It depended on the laser printer. It's funny that the poster mentioned Xerox laser printers in particular because cm looked especially bad on them: There were two competing approaches to laserprinting. One was write black where a laser was used to add charge to the parts of the drum that should be black. The other (used by Xerox and perhaps others) was write white where the whole drum was charged and the laser was used to remove charge from the parts that should be white. In either case, the pixel was a little bigger than the actual 1/300in x 1/300in square that was to be drawn so it resulted in CM coming out even more spindly on write white laser printers. Neenie Billawalla came up with a modification to the MF source code for CM to allow for increasing the darkness of the fonts as well as some other fine-tuning. (
https://tug.org/TUGboat/tb08-1/tb17billawala.pdf)

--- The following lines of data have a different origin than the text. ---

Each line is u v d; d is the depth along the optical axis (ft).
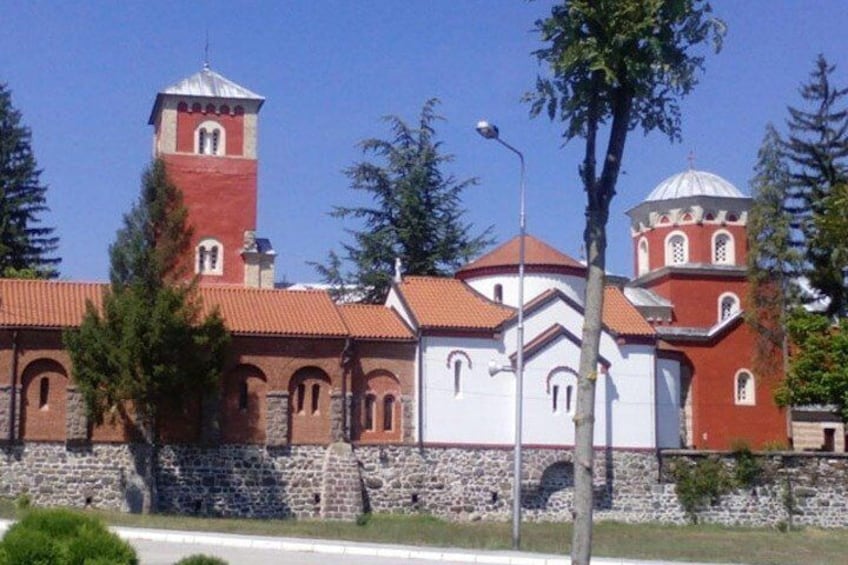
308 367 185.37
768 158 232.32
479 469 188.14
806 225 231.50
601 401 194.18
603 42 56.08
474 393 190.08
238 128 265.75
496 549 132.36
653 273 261.03
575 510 56.80
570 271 204.95
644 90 56.59
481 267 206.80
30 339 176.24
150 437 175.83
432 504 185.88
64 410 176.24
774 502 197.06
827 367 206.28
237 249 261.65
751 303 227.81
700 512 195.11
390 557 115.24
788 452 198.80
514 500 142.00
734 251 259.60
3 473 172.96
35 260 288.10
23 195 288.30
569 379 191.83
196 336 173.27
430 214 274.98
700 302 255.70
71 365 173.68
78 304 183.42
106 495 175.22
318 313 191.52
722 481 195.93
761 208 230.27
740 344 228.43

As I recall, there were occasional other issues with running MF on the CM sources at low resolutions and it was often necessary to just tell MF to continue at the error prompt to generate the font (when Tom Rokicki's dvips incorporated auto-running MF to generate missing PK files for specific resolutions, I think it ran it with a default setting of ignoring errors).

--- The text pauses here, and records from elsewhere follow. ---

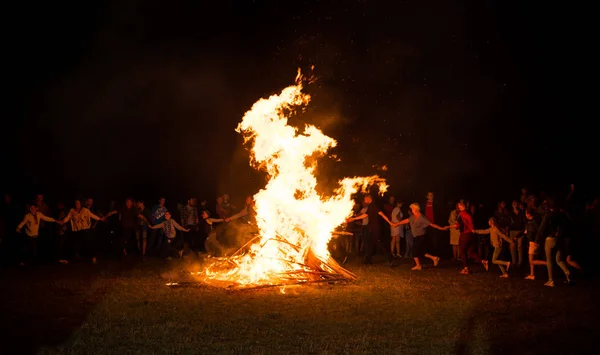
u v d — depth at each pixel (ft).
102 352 24.22
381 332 27.40
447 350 24.58
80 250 62.03
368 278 43.47
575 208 52.01
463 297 35.68
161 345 25.20
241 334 27.07
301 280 40.88
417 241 49.14
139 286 39.78
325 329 27.91
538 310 32.09
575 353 24.30
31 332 27.84
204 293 37.09
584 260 51.13
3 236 55.16
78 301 35.04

Those 1980s Xerox laser printers were real beasts. The 87xx/97xx series printers were prone to rolling over (crashing) on TeX print jobs since downloading fonts to the printer was not fully supported. The first dvi driver for the Xerox printers actually required pre-installing font sets on the printer and only certain combinations of fonts could appear in a single document. I don't think the 27xx series printers were ever capable of handling TeX output.